─── Materials provided
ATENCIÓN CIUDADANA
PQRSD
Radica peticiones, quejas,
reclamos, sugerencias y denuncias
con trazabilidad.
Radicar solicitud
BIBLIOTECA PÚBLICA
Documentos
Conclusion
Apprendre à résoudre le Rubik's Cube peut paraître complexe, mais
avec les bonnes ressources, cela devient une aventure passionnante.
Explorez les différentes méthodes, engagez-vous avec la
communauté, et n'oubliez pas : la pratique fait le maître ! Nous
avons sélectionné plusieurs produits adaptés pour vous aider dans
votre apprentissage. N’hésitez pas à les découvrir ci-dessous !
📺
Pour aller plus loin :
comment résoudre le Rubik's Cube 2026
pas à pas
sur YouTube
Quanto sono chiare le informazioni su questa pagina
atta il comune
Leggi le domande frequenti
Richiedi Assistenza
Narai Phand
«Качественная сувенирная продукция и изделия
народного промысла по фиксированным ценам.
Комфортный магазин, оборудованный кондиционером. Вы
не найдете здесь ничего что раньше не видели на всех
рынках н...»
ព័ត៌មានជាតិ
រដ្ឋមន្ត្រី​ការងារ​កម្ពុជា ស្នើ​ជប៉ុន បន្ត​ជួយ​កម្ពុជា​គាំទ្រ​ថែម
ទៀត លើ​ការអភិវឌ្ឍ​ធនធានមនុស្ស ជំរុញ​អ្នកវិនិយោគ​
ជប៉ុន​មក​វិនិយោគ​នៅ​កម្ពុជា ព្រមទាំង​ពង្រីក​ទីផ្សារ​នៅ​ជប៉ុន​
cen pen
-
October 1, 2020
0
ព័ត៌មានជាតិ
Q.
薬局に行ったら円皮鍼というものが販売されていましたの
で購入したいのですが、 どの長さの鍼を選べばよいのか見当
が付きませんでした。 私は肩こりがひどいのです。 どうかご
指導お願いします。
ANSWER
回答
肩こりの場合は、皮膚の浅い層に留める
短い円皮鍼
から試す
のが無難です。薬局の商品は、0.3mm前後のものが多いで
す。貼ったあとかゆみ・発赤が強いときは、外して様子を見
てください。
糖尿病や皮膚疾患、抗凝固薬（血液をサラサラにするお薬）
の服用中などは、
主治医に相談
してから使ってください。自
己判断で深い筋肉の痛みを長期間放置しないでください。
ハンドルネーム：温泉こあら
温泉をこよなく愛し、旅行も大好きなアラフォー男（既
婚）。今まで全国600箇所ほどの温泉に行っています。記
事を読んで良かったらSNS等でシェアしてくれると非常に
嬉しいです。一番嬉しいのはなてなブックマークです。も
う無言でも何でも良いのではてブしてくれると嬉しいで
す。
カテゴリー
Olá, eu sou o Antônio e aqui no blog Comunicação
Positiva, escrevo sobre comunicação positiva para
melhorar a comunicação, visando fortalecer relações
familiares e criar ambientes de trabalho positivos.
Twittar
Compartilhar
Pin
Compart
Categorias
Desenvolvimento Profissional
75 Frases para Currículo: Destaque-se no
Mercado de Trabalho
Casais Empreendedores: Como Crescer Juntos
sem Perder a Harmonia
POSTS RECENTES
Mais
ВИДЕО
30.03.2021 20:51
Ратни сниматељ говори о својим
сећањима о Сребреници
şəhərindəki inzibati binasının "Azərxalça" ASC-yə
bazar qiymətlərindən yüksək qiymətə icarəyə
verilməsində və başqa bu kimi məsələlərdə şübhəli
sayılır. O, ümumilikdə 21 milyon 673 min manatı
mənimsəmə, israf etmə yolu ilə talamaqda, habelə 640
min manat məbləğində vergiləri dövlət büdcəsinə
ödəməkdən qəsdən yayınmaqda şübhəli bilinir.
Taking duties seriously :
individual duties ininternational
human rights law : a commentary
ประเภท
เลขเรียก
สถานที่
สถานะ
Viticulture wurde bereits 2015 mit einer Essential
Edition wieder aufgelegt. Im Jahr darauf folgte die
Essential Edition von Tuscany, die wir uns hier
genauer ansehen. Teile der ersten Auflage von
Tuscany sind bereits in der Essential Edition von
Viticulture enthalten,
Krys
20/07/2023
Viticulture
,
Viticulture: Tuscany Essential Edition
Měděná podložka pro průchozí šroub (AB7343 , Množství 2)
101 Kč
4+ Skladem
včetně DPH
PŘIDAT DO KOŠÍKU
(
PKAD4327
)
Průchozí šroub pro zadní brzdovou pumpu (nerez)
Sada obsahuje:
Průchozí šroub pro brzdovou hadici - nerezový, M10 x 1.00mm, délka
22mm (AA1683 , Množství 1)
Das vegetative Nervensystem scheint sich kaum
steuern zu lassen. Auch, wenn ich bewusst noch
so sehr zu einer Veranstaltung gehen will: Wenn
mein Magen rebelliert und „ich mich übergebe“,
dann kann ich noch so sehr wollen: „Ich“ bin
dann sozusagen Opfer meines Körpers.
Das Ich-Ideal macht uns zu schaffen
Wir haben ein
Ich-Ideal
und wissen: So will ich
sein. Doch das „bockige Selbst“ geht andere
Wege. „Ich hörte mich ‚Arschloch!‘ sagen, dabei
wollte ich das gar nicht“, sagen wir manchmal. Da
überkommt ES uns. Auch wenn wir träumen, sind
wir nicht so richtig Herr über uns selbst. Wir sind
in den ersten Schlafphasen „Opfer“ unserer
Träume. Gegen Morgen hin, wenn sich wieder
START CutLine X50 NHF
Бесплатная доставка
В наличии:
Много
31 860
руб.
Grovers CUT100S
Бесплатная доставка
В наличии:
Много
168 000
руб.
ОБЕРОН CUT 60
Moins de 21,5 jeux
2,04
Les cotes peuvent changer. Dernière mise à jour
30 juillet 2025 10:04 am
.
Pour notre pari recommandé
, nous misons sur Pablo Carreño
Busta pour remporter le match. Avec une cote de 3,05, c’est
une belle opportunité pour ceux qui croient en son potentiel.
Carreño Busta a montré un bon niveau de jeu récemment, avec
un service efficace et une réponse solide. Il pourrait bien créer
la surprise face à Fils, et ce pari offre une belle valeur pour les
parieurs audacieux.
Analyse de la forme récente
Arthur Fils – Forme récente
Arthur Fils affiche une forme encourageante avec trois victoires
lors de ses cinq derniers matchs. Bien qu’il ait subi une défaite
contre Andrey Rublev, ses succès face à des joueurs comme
──────
### [What you will do]
In the material above, how many lines include the word "Essential"? Answer with the number only.

### [Reply to the task]
4